I took the 2.5-hour guided walking tour as part of my reporting for VIA's current cover story on Seattle. On a bitingly cold January afternoon—an afternoon when elsewhere in the city thousands of screaming Seahawks fans were justifying Qwest Field's reputation as one of the loudest stadiums in the NFL—I met my guide, Alex Nine, at a downtown coffee shop. This being Seattle, where better to meet?

Nearly 20 years after Kurt Cobain's death, Nirvana's influence is still felt across Seattle. | Daniel Hartwig/Flickr

Alex is a nice guy but, just as important, he has firsthand knowledge of Seattle's music scene. Born and raised in the city, he's the bassist for local funk-rock-soul band Roxbury Pound, whose self-stated mission is to "deliver the funky goods to the asses of the masses." Though his grasp of Seattle’s distant music history isn't broad, the guy knows his local rock from the late '80s to the present.

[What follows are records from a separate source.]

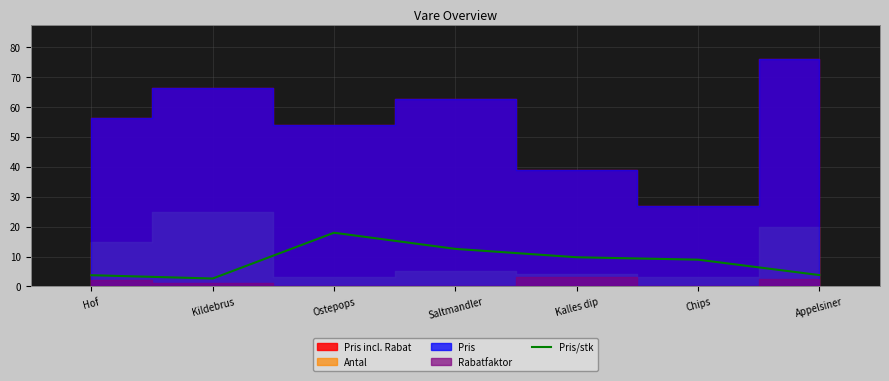

At which label is the value closest to 10?

Kalles dip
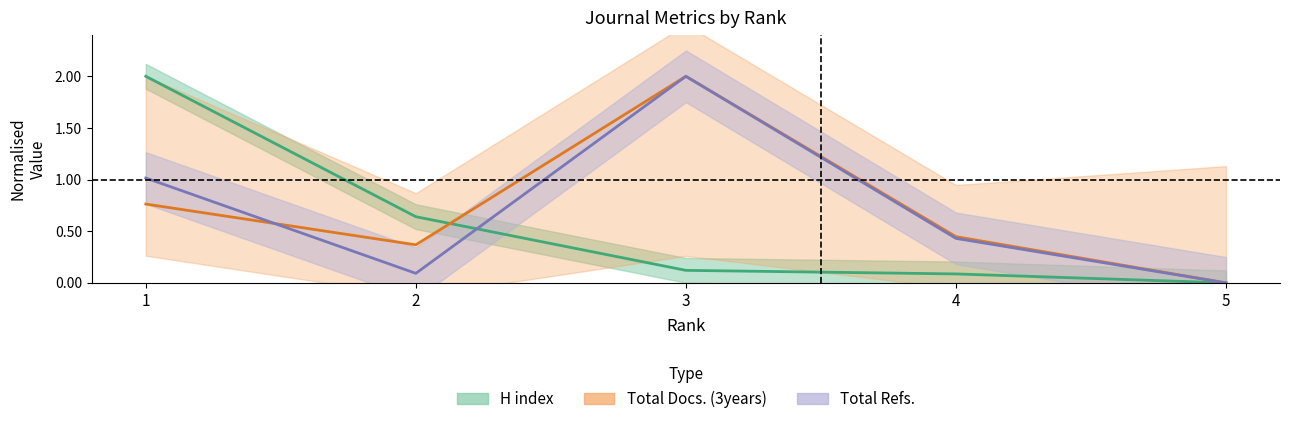

What is the sum of all Total Docs. (3years) values?

3.6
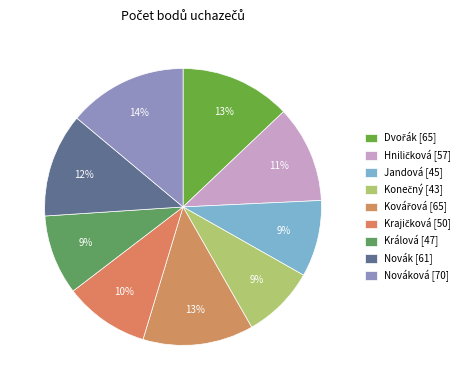

Is there a majority slice in this chart?

No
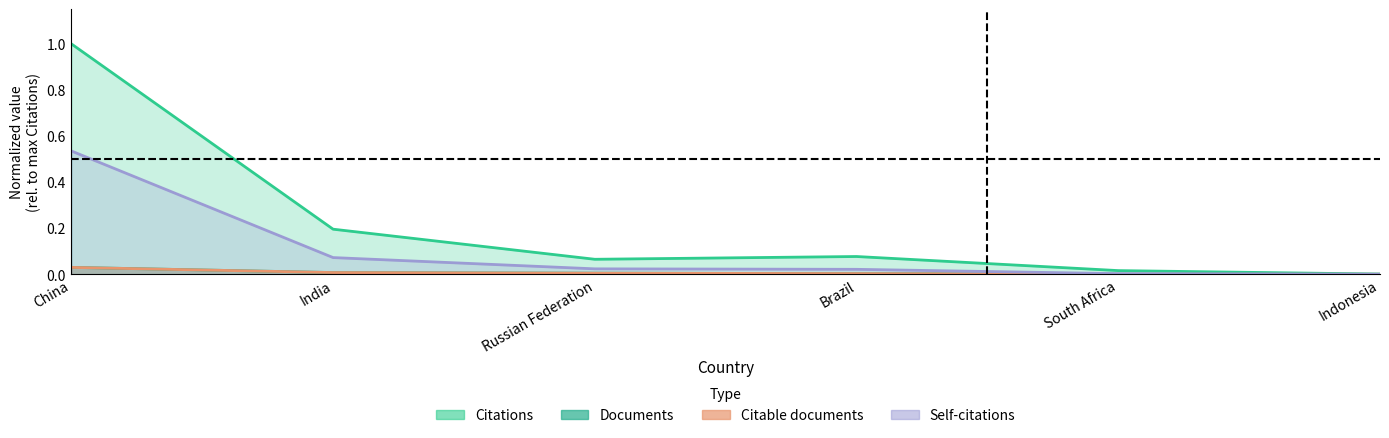

True or false: Citations has a value of 0.0 at Indonesia.

False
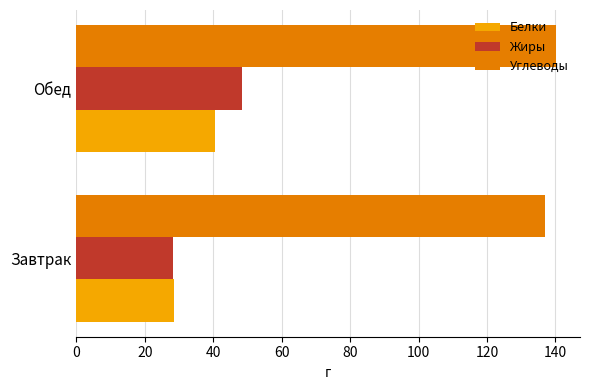

What is the lowest value of the Белки series?

28.7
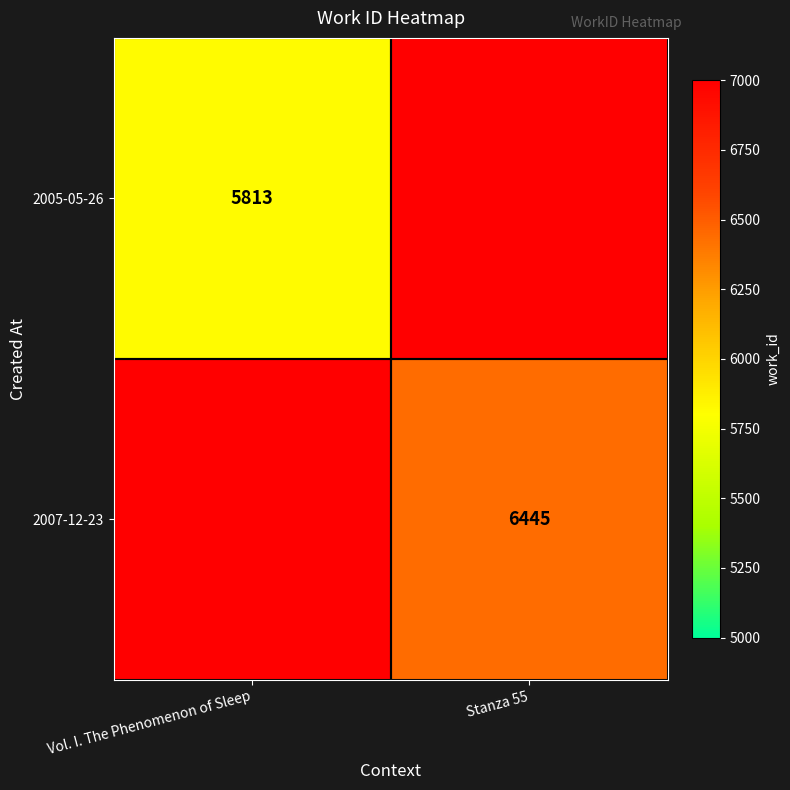

True or false: 2005-05-26 has a value of 2390 at Vol. I. The Phenomenon of Sleep.

False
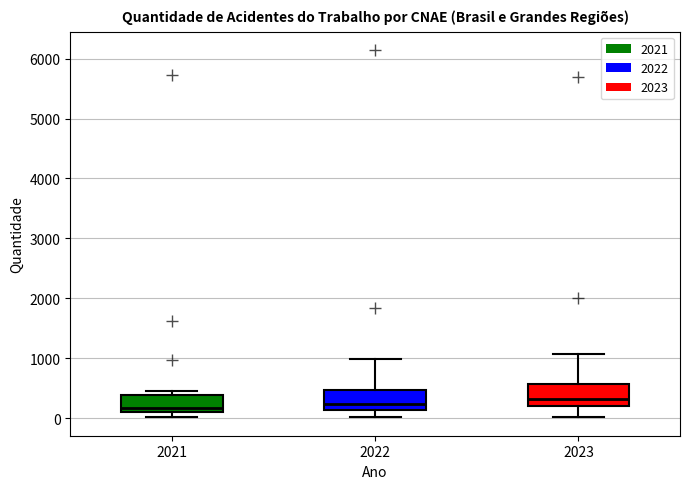

Reading left to right, transcribe this box plot: for each box, give where its median line is, the range the box spans, and where its two whiskers end, as read against the y-axis. The values are not printed on the chart, so give them approximately, as read against the axis.

2021: median 200, box 100 to 400, whiskers 0 to 500
2022: median 200, box 100 to 500, whiskers 0 to 1000
2023: median 300, box 200 to 600, whiskers 0 to 1100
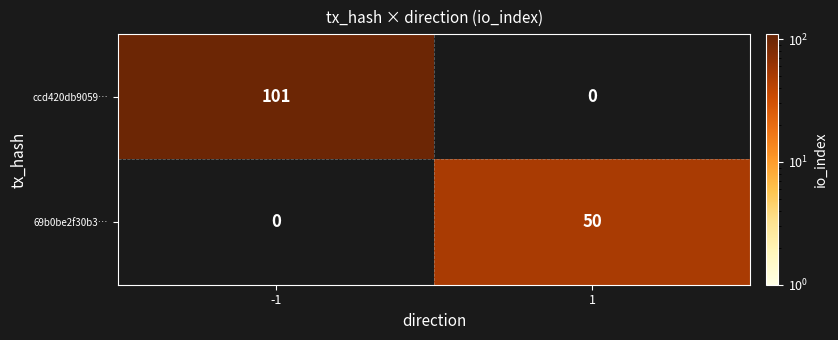

True or false: 69b0be2f30b3… has a value of 50 at 1.

True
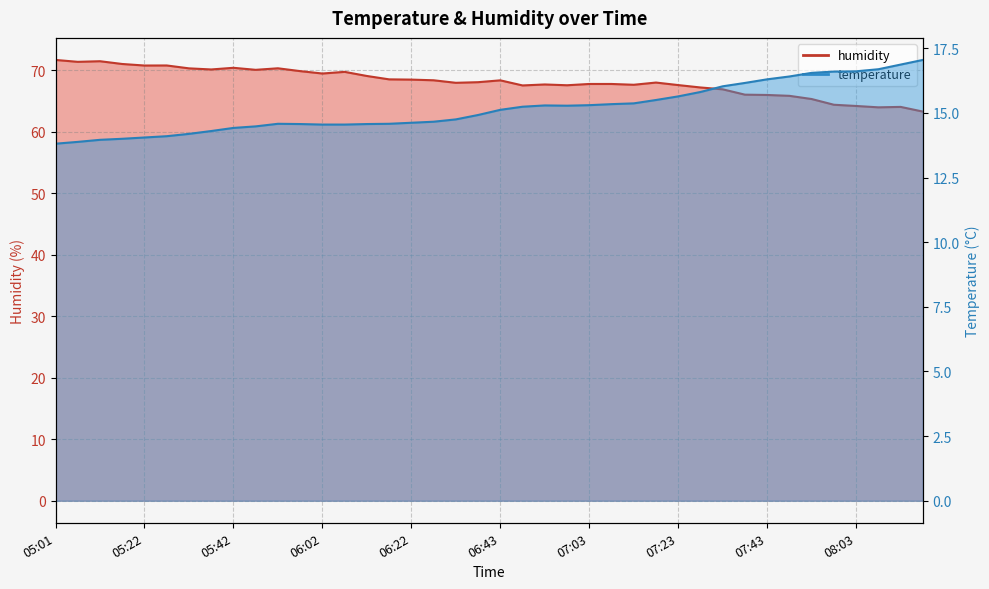

List the labels in order of humidity value, smallest first.

08:18, 08:08, 08:13, 08:03, 07:58, 07:53, 07:48, 07:43, 07:38, 07:33, 07:28, 06:48, 06:58, 07:23, 07:13, 06:53, 07:03, 07:08, 06:32, 07:18, 06:38, 06:43, 06:27, 06:22, 06:17, 06:12, 06:02, 06:07, 05:57, 05:47, 05:37, 05:32, 05:52, 05:42, 05:22, 05:27, 05:17, 05:06, 05:12, 05:01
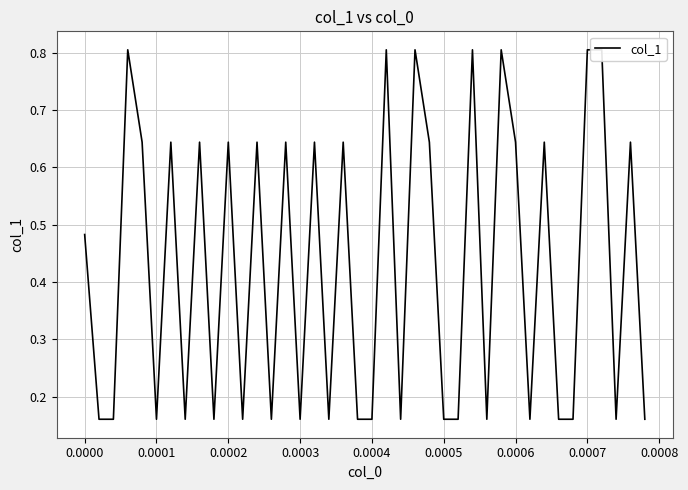

Reading right to left, what are all the values shown in this chart?

0.2	0.6	0.2	0.8	0.8	0.2	0.2	0.6	0.2	0.6	0.8	0.2	0.8	0.2	0.2	0.6	0.8	0.2	0.8	0.2	0.2	0.6	0.2	0.6	0.2	0.6	0.2	0.6	0.2	0.6	0.2	0.6	0.2	0.6	0.2	0.6	0.8	0.2	0.2	0.5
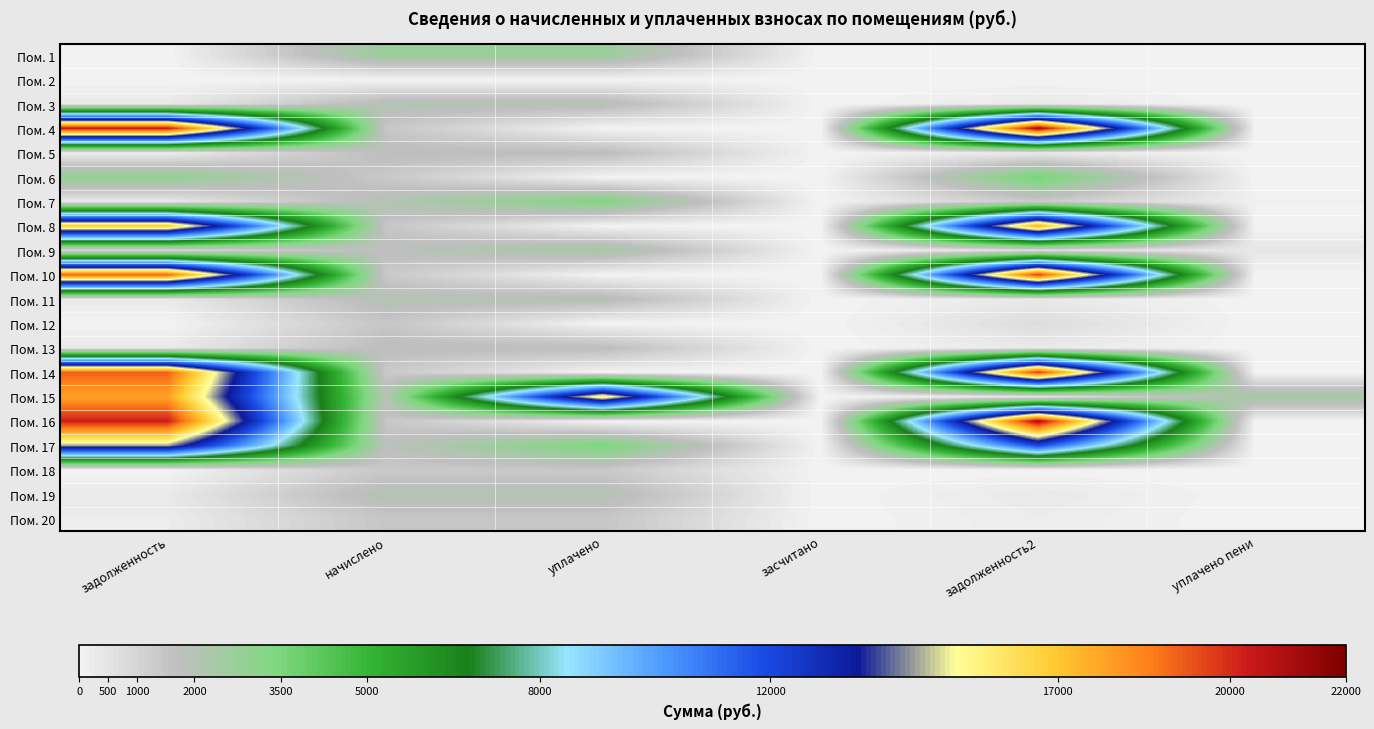

Rank the series by their maximum value, from lowest to highest.

Пом. 2, Пом. 18, Пом. 12, Пом. 20, Пом. 13, Пом. 5, Пом. 3, Пом. 11, Пом. 19, Пом. 9, Пом. 1, Пом. 7, Пом. 6, Пом. 17, Пом. 8, Пом. 15, Пом. 10, Пом. 14, Пом. 16, Пом. 4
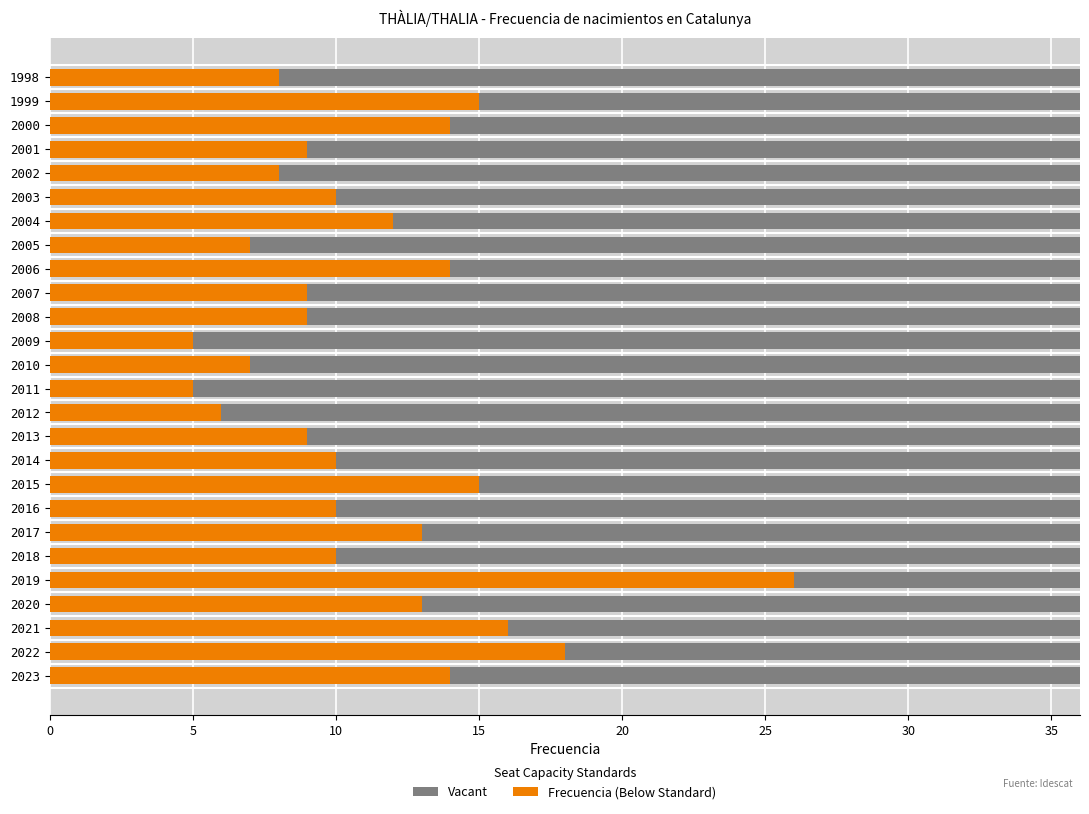

Does the chart contain any negative values?

No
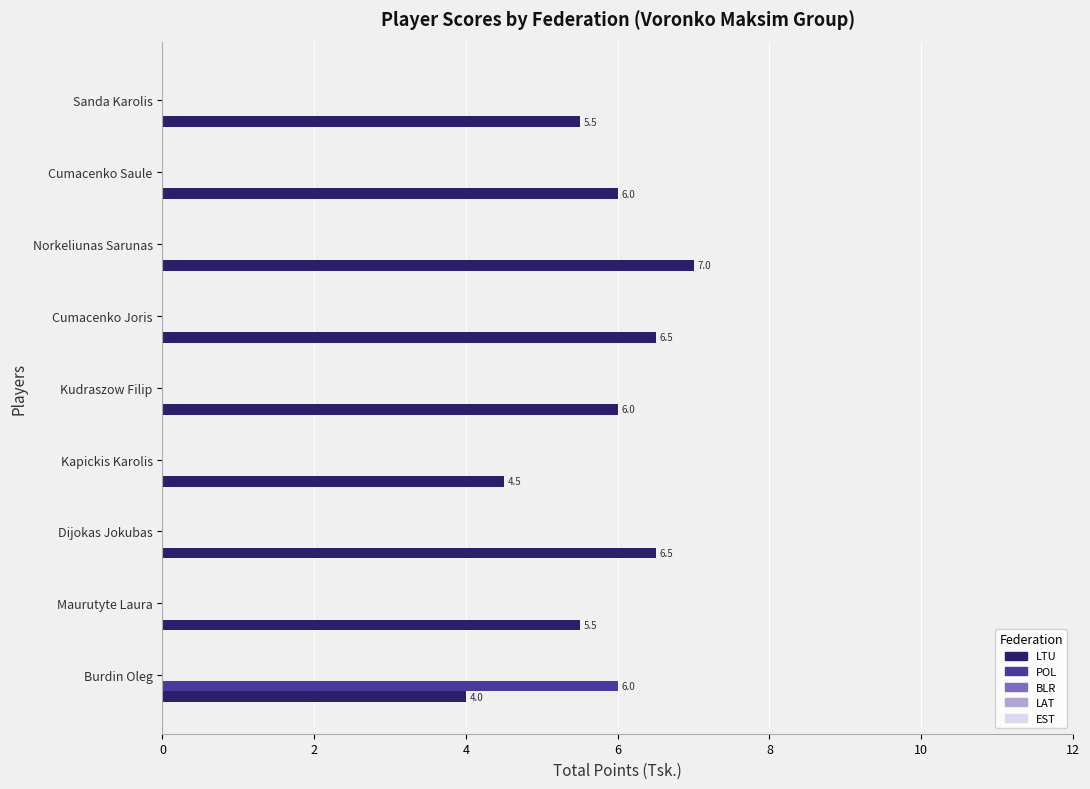

Between Kapickis Karolis and Cumacenko Saule, which series saw the biggest shift?

LTU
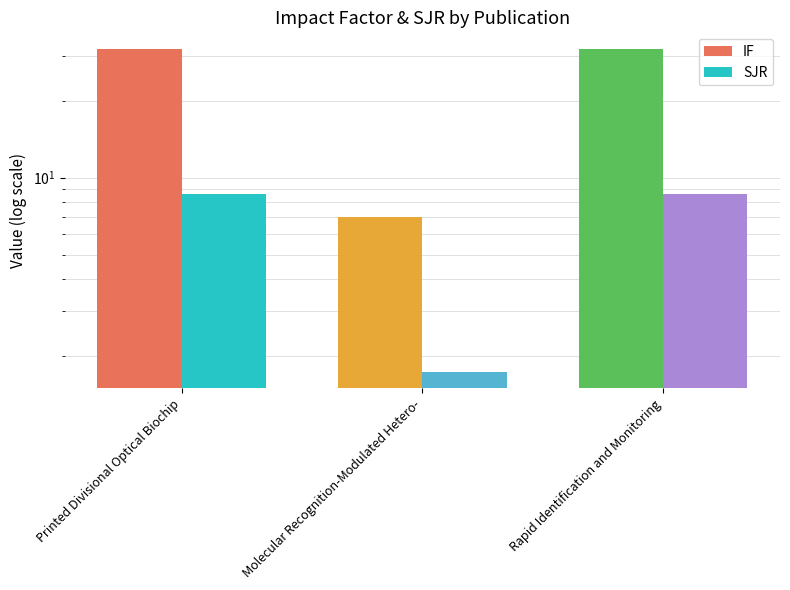

What are all the series names shown in the legend?

IF, SJR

We walked from downtown, past Pike Place Market ("buskers' heaven," said Alex), to the far end of Belltown, pausing outside significant spots. Our stops-with-commentary included still-important venues like Showbox at the Market ("Everyone's played here, from Duke Ellington to the Ramones to Soundgarden to Lady Gaga") and The Crocodile, where Alex proudly noted that Roxbury Pound had an upcoming gig. We checked out the Bad Animals recording studio used by many grunge groups, and the handsome, ochre-brick building housing the iconic Sub Pop Records—the most important label in the history of the grunge movement (49 percent of which was sold to Warner Brothers in 1995).

At one point, we stopped in front of a trendy women's boutique called Vain. "Back when this was a club, Nirvana played its first Seattle gig here, in April 1988," Alex said.

Toward the end of the tour I asked Alex what was special about performing before a Seattle audience. "We have the loudest crowds," he told me, beaming with pride, "and not just for football."

Christopher Hall wrote the cover story on Seattle for VIA's May/June 2011 issue.